▶ [EXERCISE DESCRIPTION]:
Starting at the top of the records below and ending with the line that contains "module TB_DualPort_RAM;", print each line exactly as written, skipping the pictures.
────────────────────
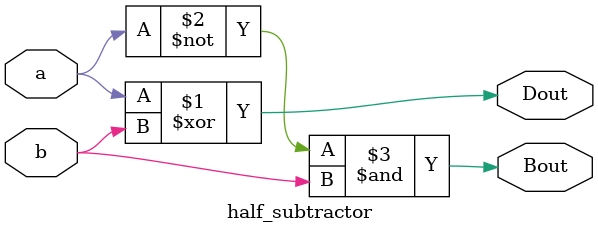
<source format=v>
`timescale 1ns / 1ps

//we will be implementing half subtractor design module
module half_subtractor(
    input a, b,    // taking two inputs a and b
    output Dout, Bout  //taking two outputs Difference and Borrow out
    );
    
    assign Dout = a^b; // Difference is a XOR b
    assign Bout = ~a&b; // Borrow Out is a AND b
    
endmodule 
</source>
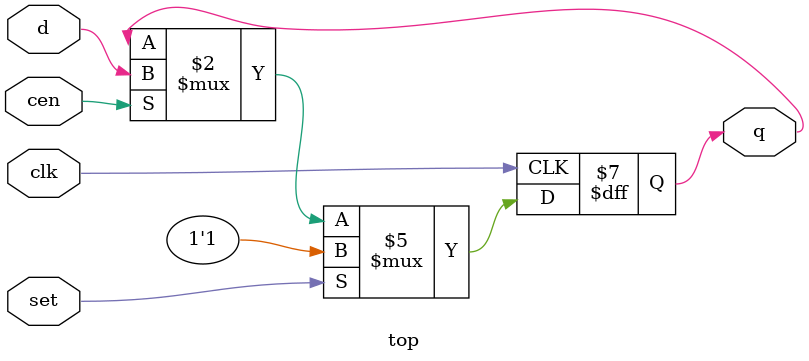
<source format=v>
module top(input clk, d, set, cen, output reg q);
    always @(posedge clk)
         if (set)
            q <= 1'b1;
         else
             if (cen)
                  q <= d;
endmodule

</source>
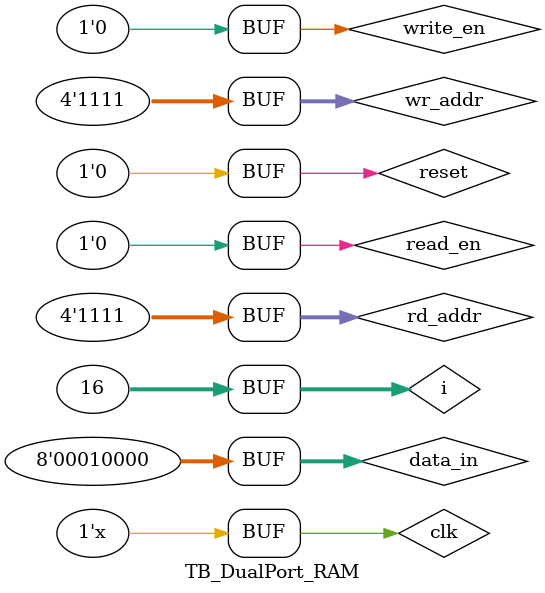
<source format=v>
module TB_DualPort_RAM;
parameter ram_width = 8;
parameter addr_size = 4;
parameter ram_depth = 16;
reg clk, reset, read_en, write_en;
reg [ram_width-1:0] data_in;
reg [addr_size-1:0] rd_addr, wr_addr;
wire [ram_width-1:0] data_out;
integer i;
dual_port_sync_ram dut (clk, reset, read_en, write_en, data_in, rd_addr, wr_addr, data_out);

always #5 clk = ~clk;
initial begin
    clk = 0;rd_addr = 0;read_en = 0;write_en = 0;reset = 1;data_in = 0;wr_addr = 0;#20;
    reset = 0;
    // Write all the locations of RAM
    write_en = 1;  
    for(i = 0; i < 16; i = i + 1) begin
        data_in = i + 1;
        wr_addr = i;
        #10;
    end
    write_en = 0;  
    // Read all the locations of RAM
    read_en = 1;  
    for(i = 0; i < 16; i = i + 1) begin
        rd_addr = i;
        #10;
    end
    read_en = 0; #10;
    read_en = 1;
    write_en = 1;
        for(i = 0; i < 16; i = i + 1) begin
        data_in = i + 1;
        wr_addr = i;
        rd_addr = i;
        #10;
    end
    write_en = 0;  
    read_en =0;
end

initial begin
    $monitor("Values of read_en=%b,write_en=%b, data_in=%b, data_out=%b ", read_en, write_en, data_in, data_out);
end

endmodule
</source>
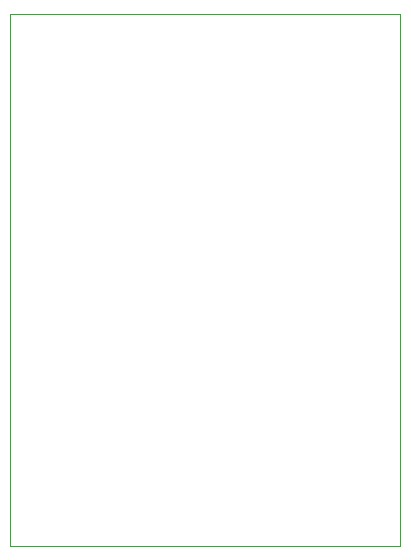
<source format=gm1>
%TF.GenerationSoftware,KiCad,Pcbnew,(6.0.1)*%
%TF.CreationDate,2022-02-24T09:20:58+01:00*%
%TF.ProjectId,RC-MultiSwitcher,52432d4d-756c-4746-9953-776974636865,rev?*%
%TF.SameCoordinates,Original*%
%TF.FileFunction,Profile,NP*%
%FSLAX46Y46*%
G04 Gerber Fmt 4.6, Leading zero omitted, Abs format (unit mm)*
G04 Created by KiCad (PCBNEW (6.0.1)) date 2022-02-24 09:20:58*
%MOMM*%
%LPD*%
G01*
G04 APERTURE LIST*
%TA.AperFunction,Profile*%
%ADD10C,0.100000*%
%TD*%
G04 APERTURE END LIST*
D10*
X130810000Y-62230000D02*
X163830000Y-62230000D01*
X163830000Y-62230000D02*
X163830000Y-107315000D01*
X163830000Y-107315000D02*
X130810000Y-107315000D01*
X130810000Y-107315000D02*
X130810000Y-62230000D01*
M02*

</source>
────────────────────
▶ [WRITTEN REPLY]:
<source format=v>
`timescale 1ns / 1ps

//we will be implementing half subtractor design module
module half_subtractor(
    input a, b,    // taking two inputs a and b
    output Dout, Bout  //taking two outputs Difference and Borrow out
    );
    
    assign Dout = a^b; // Difference is a XOR b
    assign Bout = ~a&b; // Borrow Out is a AND b
    
endmodule 
</source>
<source format=v>
module top(input clk, d, set, cen, output reg q);
    always @(posedge clk)
         if (set)
            q <= 1'b1;
         else
             if (cen)
                  q <= d;
endmodule

</source>
<source format=v>
module TB_DualPort_RAM;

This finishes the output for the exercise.